Même les seniors s’y mettent, ils sont prêts à dépenser dans ce type de consommation et disposent de budgets en moyenne importants. En plus, ils sont de plus en plus nombreux à s’inscrire et à être actifs sur les réseaux sociaux. Ils pourraient alors devenir une cible pour la publicité. 

La folie des réseaux sociaux

Instagram permet de se rendre compte l’ampleur de ce phénomène. Et il est également légitime de se demander si cet outil n’a pas contribué à faire émerger un mouvement de fond. Il a agi en véritable caisse de résonance et a contribué à diffuser ce modèle. Ce mode de vie a des atouts photogéniques certains : des aliments colorés, des activités dans la nature et des présentations soignées. 

Des nombreuses publications hebdomadaires alimentent les fils d’actualité sur les réseaux sociaux. Les marques ne s’y sont pas trompées et collaborent régulièrement avec des influenceurs.

Le marché français n’échappe pas à la contagion 

La France, souvent présentée comme un pays de gastronomie où le vin, la viande et le fromage s’inscrivent dans les plaisirs épicuriens, est également touchée par le phénomène. La croissance de ce marché depuis dix ans à l’échelle nationale est en moyenne de 10 % et cela va continuer selon les prévisions avec un rythme de croissance autour de 5 % par an. 

Depuis les années 80, différents scandales, notamment associés à la viande, ont impacté la consommation des ménages français.

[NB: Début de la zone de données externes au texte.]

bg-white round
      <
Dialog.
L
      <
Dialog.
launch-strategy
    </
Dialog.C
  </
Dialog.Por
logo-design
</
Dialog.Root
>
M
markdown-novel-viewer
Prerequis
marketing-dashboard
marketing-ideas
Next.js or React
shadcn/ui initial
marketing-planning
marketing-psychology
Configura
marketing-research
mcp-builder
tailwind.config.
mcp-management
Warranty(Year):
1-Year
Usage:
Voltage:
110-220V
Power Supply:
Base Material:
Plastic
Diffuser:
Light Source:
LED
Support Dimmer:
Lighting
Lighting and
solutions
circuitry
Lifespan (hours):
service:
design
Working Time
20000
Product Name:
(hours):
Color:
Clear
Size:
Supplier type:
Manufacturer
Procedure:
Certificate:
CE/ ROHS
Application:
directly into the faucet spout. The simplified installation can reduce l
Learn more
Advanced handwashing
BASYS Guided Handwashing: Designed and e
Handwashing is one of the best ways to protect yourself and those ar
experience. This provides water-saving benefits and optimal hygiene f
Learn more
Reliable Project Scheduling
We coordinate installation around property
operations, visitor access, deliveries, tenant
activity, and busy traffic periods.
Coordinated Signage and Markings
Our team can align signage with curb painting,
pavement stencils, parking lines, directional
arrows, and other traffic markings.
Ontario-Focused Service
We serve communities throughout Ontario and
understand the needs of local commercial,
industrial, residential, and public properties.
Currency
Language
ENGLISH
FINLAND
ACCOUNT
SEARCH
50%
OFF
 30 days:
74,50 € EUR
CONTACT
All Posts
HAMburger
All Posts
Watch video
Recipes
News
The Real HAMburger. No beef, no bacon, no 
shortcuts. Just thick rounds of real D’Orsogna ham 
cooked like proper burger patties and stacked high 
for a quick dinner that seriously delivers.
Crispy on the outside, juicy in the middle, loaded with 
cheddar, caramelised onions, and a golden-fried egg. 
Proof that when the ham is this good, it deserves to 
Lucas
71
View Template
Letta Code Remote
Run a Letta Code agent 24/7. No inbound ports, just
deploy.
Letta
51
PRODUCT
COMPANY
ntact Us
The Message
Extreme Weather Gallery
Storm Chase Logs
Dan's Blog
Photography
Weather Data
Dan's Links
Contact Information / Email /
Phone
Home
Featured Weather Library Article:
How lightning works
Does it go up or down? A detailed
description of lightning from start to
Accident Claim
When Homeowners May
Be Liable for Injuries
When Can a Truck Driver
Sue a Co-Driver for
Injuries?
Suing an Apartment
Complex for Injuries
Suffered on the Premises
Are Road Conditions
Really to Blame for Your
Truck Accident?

A cela se sont ajoutées des recommandations sanitaires invitant à manger des fruits et des légumes, à ne pas manger trop gras, trop sucré, trop salé… Selon des statistiques de l’INSEE le panier des ménages a donc vu son contenu progressivement évoluer. Ce souci de bien manger est-il le résultat de tout cela ? Ou à l’inverse, cela a-t-il conduit à créer un terrain favorable pour l’émergence d’un nouveau mode de vie ? En tout cas, les Français déclarent de plus en plus raisonner leur consommation afin de la rendre plus healthy. 

Le monde du travail n’y échappe pas

Les acteurs susceptibles d’intervenir sur le marché de bien-être sont nombreux : les boutiques physiques, internet, les vendeurs de box mais aussi ceux qui vendent du bien-être au travail. Cette volonté de bien-être au travail s’inscrit même dans les textes de loi français. L’article 4121-1 du Code du travail dispose que « l’employeur prend les mesures nécessaires pour assurer la sécurité et protéger la santé physique et mentale des travailleurs. » Le bien-être n’est pas une option, mais bien une obligation légale. En entreprise des dispositifs sont donc instaurés afin de favoriser l’épanouissement personnel et les employés ont la possibilité de profiter d’actions pour se sentir bien. 

La réflexion est maintenant presque politique

Les enjeux semblent avoir pris de l’ampleur, et d’un phénomène centré sur l’individu, nous sommes passés à un engagement plus politique. Il y a eu une prise de conscience que l’acte d’achat d’aliments, c’est aussi se positionner en faveur d’un monde souhaité. La génération Y et les Z, axés sur la recherche de nouveaux modes de vie, sont également soucieux des questions environnementales et veut donner un sens à ses actions. Ces individus ont un réel engouement pour la nature et sa protection et cela est "healthy compatible". La question de l’éthique devient alors centrale : le traitement animal, l’usage des ressources, le transport, … La consommation est plus responsable et pas seulement esthétique le temps d’une photo « instagrammable ». 

Un peu d’humour

Avec cet esprit de contradiction français et l’envie de se moquer un peu d’un phénomène mondial et numérique, le "healthy" s’invite par exemple dans des one women show. Inès Reg, humoriste française, ponctue à l’occasion, ses sketchs ou ses publications de ce terme pour s’inscrire comme un contre modèle. Elle se moque de cette omniprésence du terme healthy et de sa sur-utilisation sur les réseaux sociaux. Elle le présente comme un outil utilisé, par certaines, pour s’exhiber. Cela permet de se rendre compte que le phénomène est devenu massif, tellement rapidement, que ses excès peuvent parfois interroger.